During the tour of the kitchen's dry storage area on 8/27/18 at 2:40 p.m., the following were observed:
-1 (one) jar of Maraschino cherries with no expiration date(s) of applicable use on its container, 1 -1 (one) plastic bottle of mayonnaise with no expiration date,
-unidentified black, oblong shaped droppings in on top of 1 (one) can of gelatin
-unidentified black, oblong shaped droppings in a box with 5 bags of expired sugar free whipped topping (expiration date of 4/17/17),
-A rodent trap in proximity of the gelatin can in the dry storage area.

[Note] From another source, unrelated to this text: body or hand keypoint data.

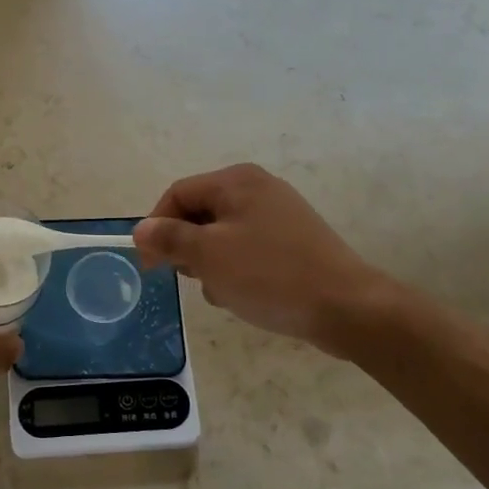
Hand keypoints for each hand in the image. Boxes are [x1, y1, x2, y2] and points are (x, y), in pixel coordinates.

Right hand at [133, 164, 394, 349]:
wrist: (347, 307)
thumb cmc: (270, 275)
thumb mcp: (209, 256)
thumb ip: (170, 238)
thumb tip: (141, 229)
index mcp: (236, 181)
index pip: (178, 194)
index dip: (156, 227)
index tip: (150, 265)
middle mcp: (257, 188)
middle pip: (200, 213)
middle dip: (188, 248)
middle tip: (193, 279)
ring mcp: (279, 214)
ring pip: (222, 236)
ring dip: (212, 265)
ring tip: (226, 292)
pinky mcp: (293, 241)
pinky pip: (248, 250)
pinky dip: (238, 270)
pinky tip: (247, 295)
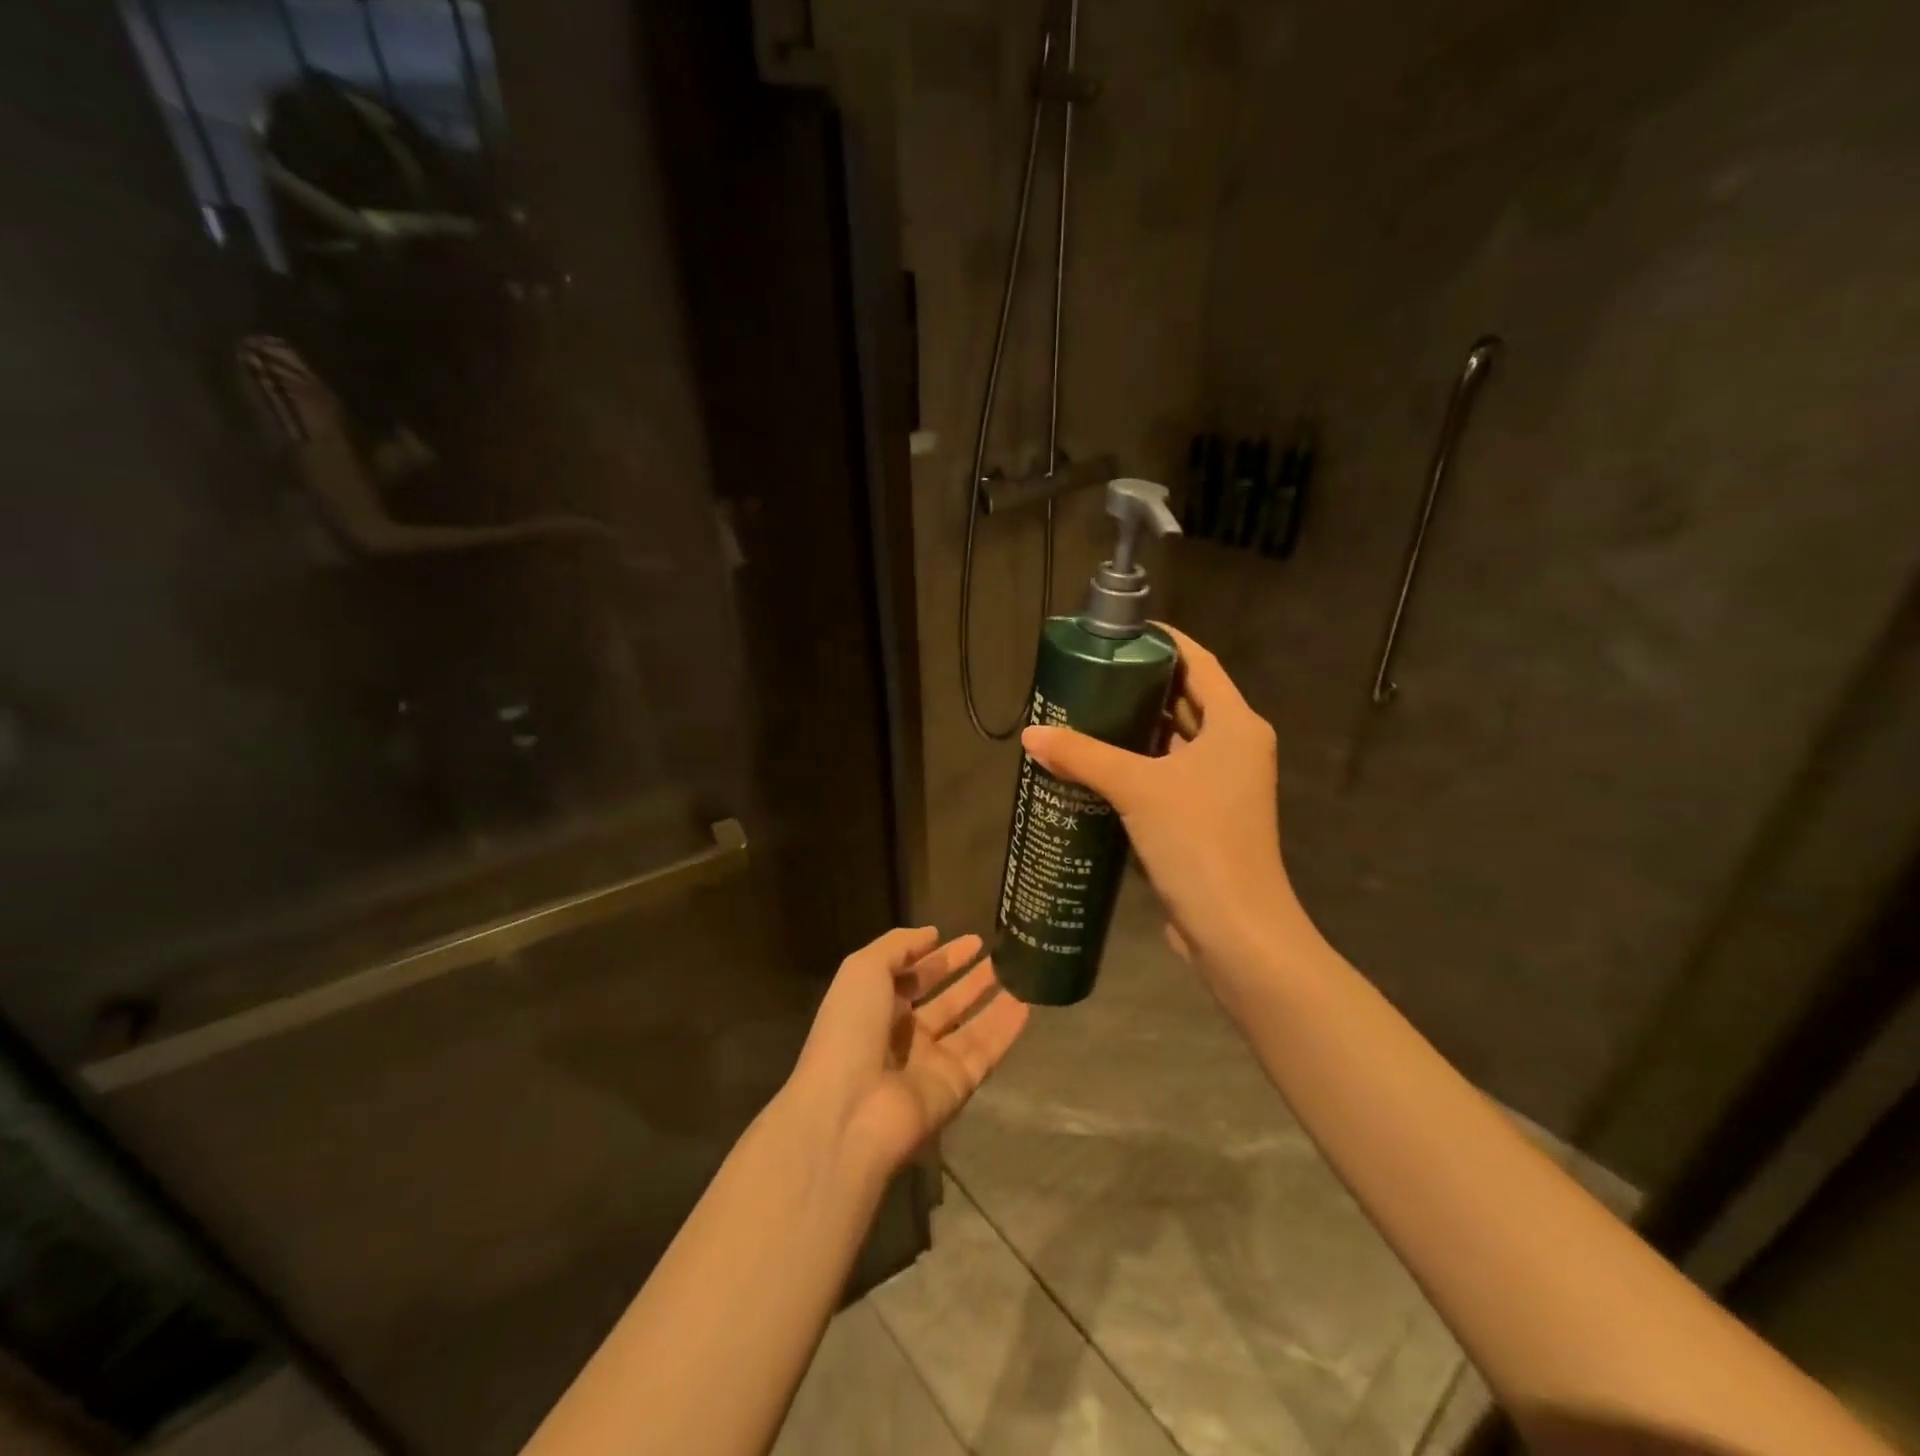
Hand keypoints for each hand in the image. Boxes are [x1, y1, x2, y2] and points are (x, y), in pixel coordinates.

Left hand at [788, 928, 1028, 1177]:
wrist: (851, 1110)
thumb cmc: (851, 1029)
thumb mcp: (864, 969)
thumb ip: (897, 946)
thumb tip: (932, 933)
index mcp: (876, 1007)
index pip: (913, 977)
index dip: (939, 957)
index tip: (971, 940)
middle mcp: (904, 1035)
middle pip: (944, 1002)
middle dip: (970, 978)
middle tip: (1000, 956)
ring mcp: (931, 1063)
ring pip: (969, 1026)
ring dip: (993, 1001)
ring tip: (1021, 974)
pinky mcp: (956, 1087)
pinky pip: (985, 1052)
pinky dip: (1005, 1030)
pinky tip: (1027, 1005)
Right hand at [1021, 625, 1300, 977]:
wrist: (1235, 930)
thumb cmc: (1199, 842)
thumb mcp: (1138, 788)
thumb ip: (1083, 756)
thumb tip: (1031, 734)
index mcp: (1236, 725)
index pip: (1198, 662)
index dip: (1162, 642)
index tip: (1118, 633)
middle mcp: (1234, 747)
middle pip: (1185, 700)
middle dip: (1139, 685)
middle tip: (1088, 673)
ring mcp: (1220, 786)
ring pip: (1173, 741)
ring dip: (1135, 728)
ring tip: (1083, 711)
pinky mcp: (1202, 817)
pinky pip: (1166, 775)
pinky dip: (1136, 765)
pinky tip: (1095, 764)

The following were found unsealed and open to the elements;
-1 (one) bag of grits,
-1 (one) bag of flour,
-1 (one) large bag of bread crumbs,
-2 (two) boxes of cornstarch.
During an interview on 8/27/18 at 2:45 p.m. with the Food Service co-managers, the Food Service co-managers acknowledged the unidentified black droppings in oblong shapes and stated that the facility did not have a rodent issue at the time of survey, but that the rodent trap was a preventive measure. In addition, the Food Service co-managers stated that the facility's maintenance recently completed above the ceiling tiles and that may be the reason of the observed droppings. The Food Service managers stated that the sugar free whipped topping was not in patient or retail use. The Food Service managers further acknowledged the unopened dry goods and stated that staff members may have forgotten to close and secure the dry goods after use. The Food Service managers were not able to determine the expiration date of the jar of Maraschino cherries and plastic bottle of mayonnaise.
Also observed during a tour of the dishwashing area of the kitchen on 8/27/18 at 3:00 p.m., a floor fan with multiple layers of dark, gray dust on the fan blades and cover, circulating air in the direction where clean food preparation and storage equipment pass through after wash cycles. At the time of the observation the Food Service co-managers acknowledged the finding and stated that the fan was needed because of the extreme heat in that area of the kitchen.